The use of FDs in this type of aneurysm is an interesting and, in our opinion, novel approach, as it is different from most publications on the subject. The differences that we observed in terms of primary technical success between FDs and other techniques can be perfectly explained by the mechanism of action of this type of device. Flow diversion is basically a fluid mechanics-based strategy which aims to decrease or eliminate aneurysmal blood flow and restore normal arterial blood flow¹³. This technique is mainly used for intracranial aneurysms, and many renowned publications suggest the use of flow diversion as a first alternative especially in small and uncomplicated aneurysms, precisely because of the risk of posttreatment rupture associated with giant aneurysms^4,15. It is true that the percentage of primary technical success achieved when FD was not used was also low (54.4%). However, most of these patients were treated with uncovered stents and microcoils, which in many cases also fail to achieve intraoperative sac exclusion. It is also important to mention that we do not advocate embolization of the main vessel as we prefer to preserve it whenever possible. However, if embolization is necessary depending on the vessel to occlude, there is often no clinical impact. This is why we prefer other techniques, as Lagana has suggested, including CS or coil embolization for cases of symptomatic or ruptured VAAs or pseudoaneurysms (although these were not included in the study), or even large aneurysms, since immediate exclusion of the sac is achieved, and leave other techniques for elective cases. However, some patients are not candidates for FDs due to anatomic and technical limitations related with the device profile and navigation⁵. The use of covered stents in VAAs was first described at the beginning of the present century^16,17. The major advantage of FDs is due to their adaptability to the anatomy of the vessels (small diameters, short lengths, tortuous anatomy and low profile), resulting in a very attractive option, and even sometimes as the only feasible option. Only one patient required reintervention due to delayed thrombosis of the sac; therefore, the clinical consequences were minimal. In addition to this, the implementation of other techniques used for the treatment of intracranial aneurysms, as 3D angiography, microguide wires, microcatheters and electrolytically detachable coils, has been extremely useful in the treatment of VAAs.

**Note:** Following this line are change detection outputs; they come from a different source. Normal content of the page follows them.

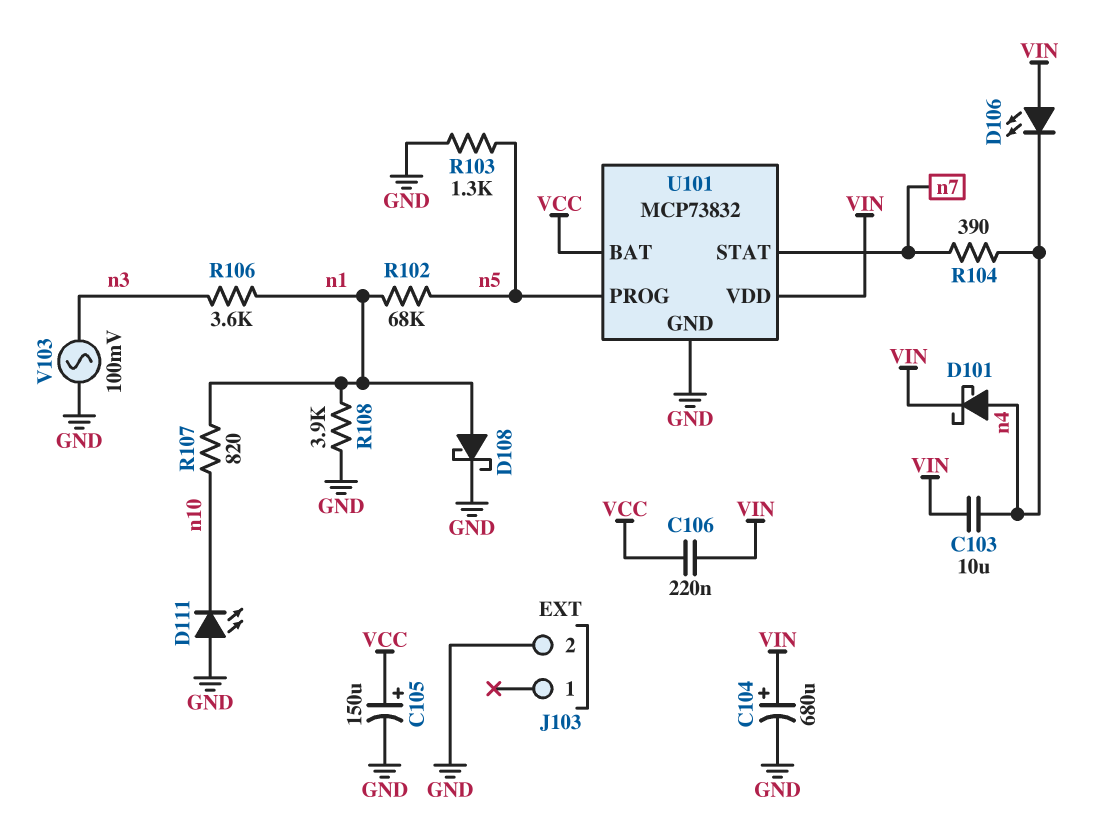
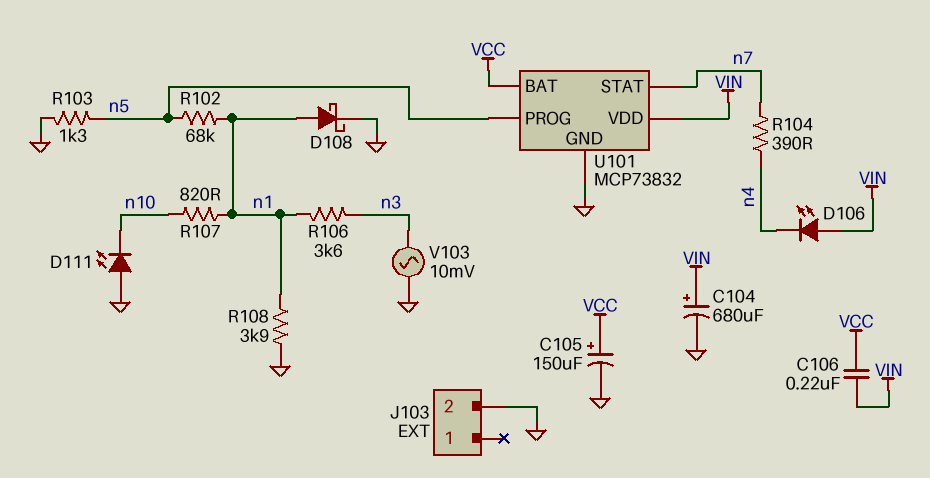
C103: 10uF (VIN, n4) -> none
D101: schottky (A n4, K VIN) -> none
V103: AC 100mV (GND, n3) -> AC 10mV (GND, n3)

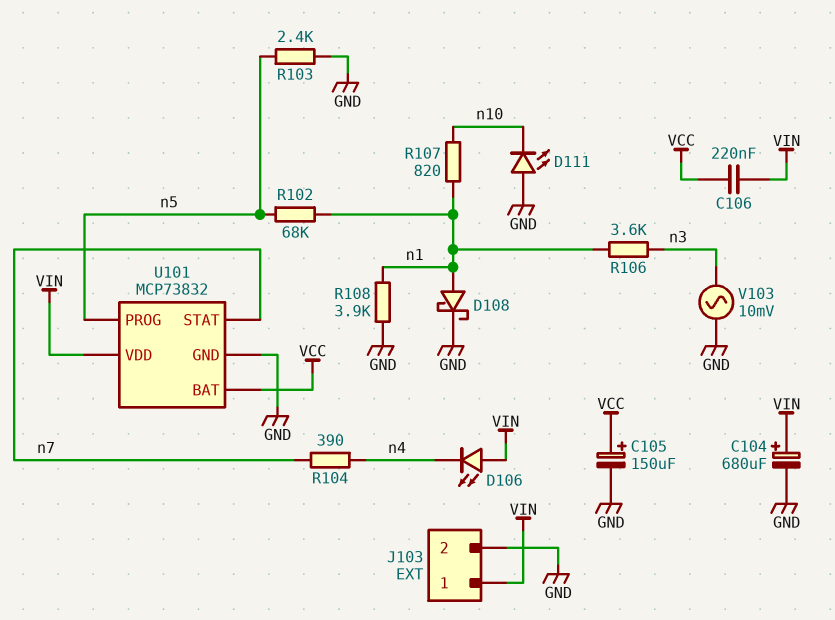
J103 pin 1: none -> VIN
R103: 1.3k (GND, n5) -> 2.4k (GND, n5)

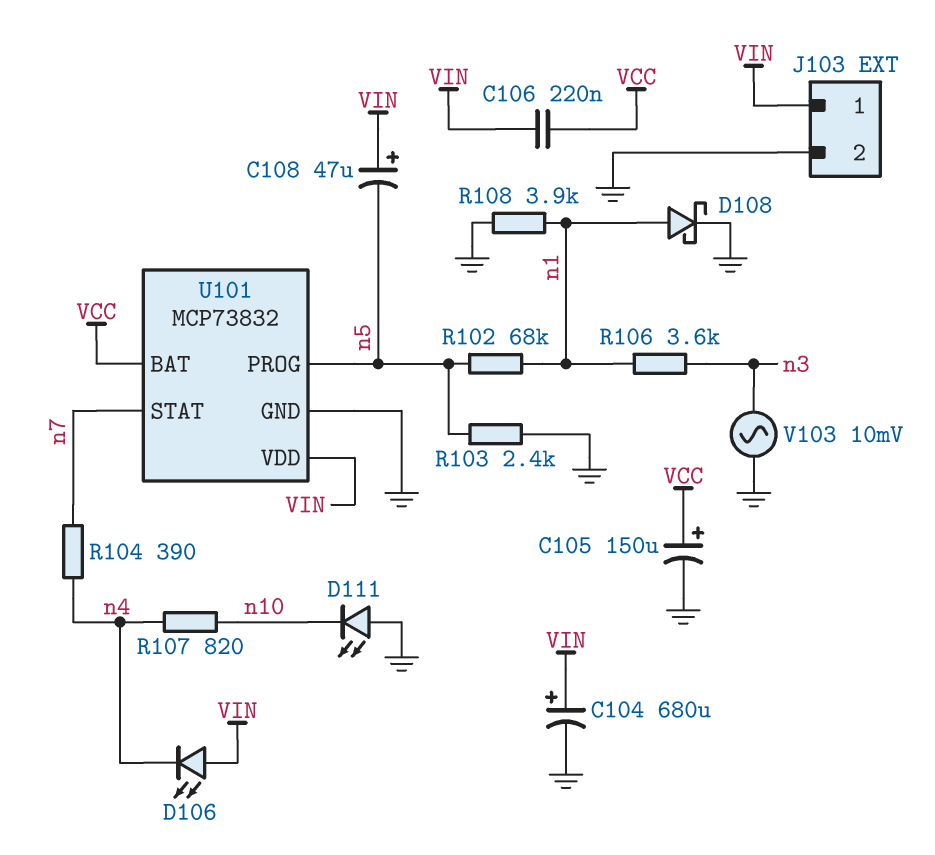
C108: none -> 47uF (plus VIN, minus n5)
R107: 820 (n1, n10) -> 820 (n4, n10)

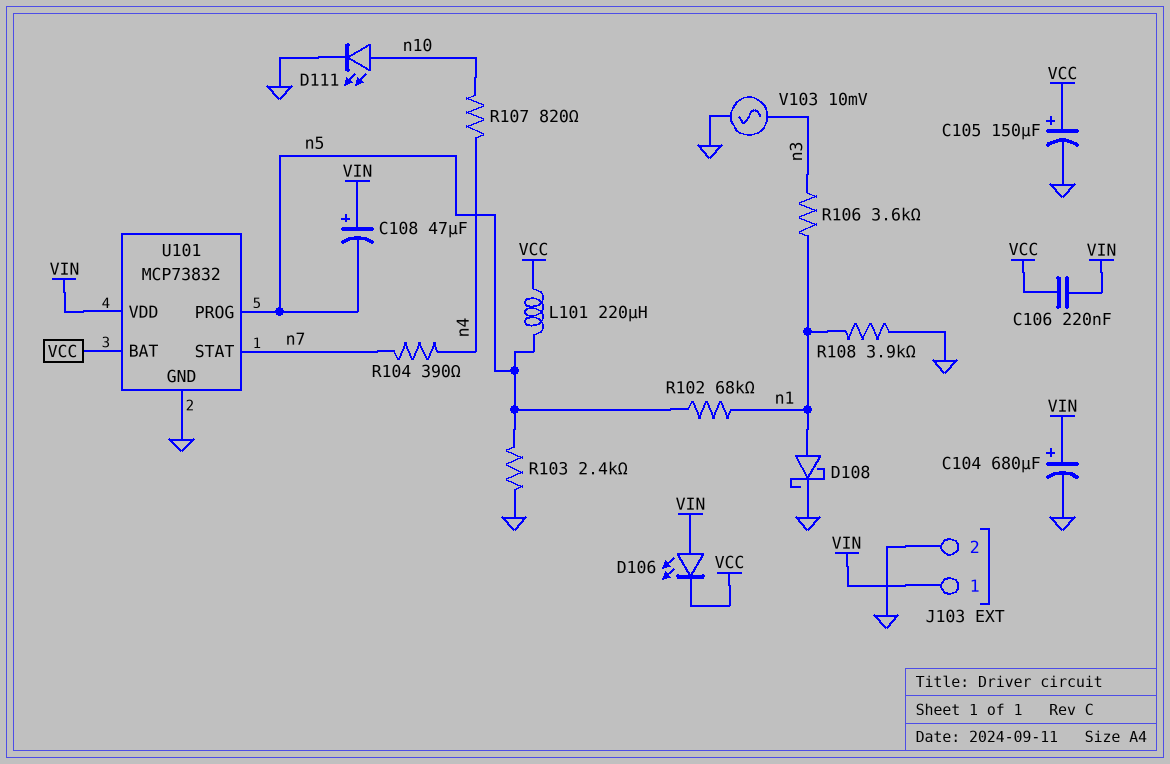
D106: LED (A VIN, K n4) -> LED (A VIN, K VCC)
D111: LED (A GND, K n10) -> LED (A n10, K GND)
L101: none -> 220uH (VCC, n5)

Some publications have reported late reperfusion rates of the aneurysmal sac of up to 5%, but there were no cases in our series⁷. Although we assume that our case of late reintervention involved a sac that was never primarily excluded because there were no CT scans to document it, we cannot rule out reperfusion as the reintervention was performed almost 5 years after the initial procedure, and the previous images only covered up to the first year. Other authors report stent thrombosis rates similar to ours without any clinical impact¹².

The retrospective design is a limitation of this study and, although we had an adequate follow-up which allowed an appropriate analysis of the aneurysmal sacs (40 months), we lacked mid-term images in some patients (only preoperative and long-term images). Thus, we could not perform a more detailed analysis of sac reperfusion cases. Nevertheless, despite the lack of annual follow-up, the low reoperation rate and absence of associated mortality is a promising finding, especially considering that many of these patients are young and radiation may pose a problem in the long term. Secondly, we believe that it would be interesting to analyze the different strategies in different clinical scenarios, such as elective versus emergency interventions and to evaluate the results when we count with a greater number of cases.

Endovascular treatment of VAAs is a safe and efficient strategy but requires adequate technology for preoperative planning and treatment. The technique chosen should be adapted to the anatomy and the clinical setting.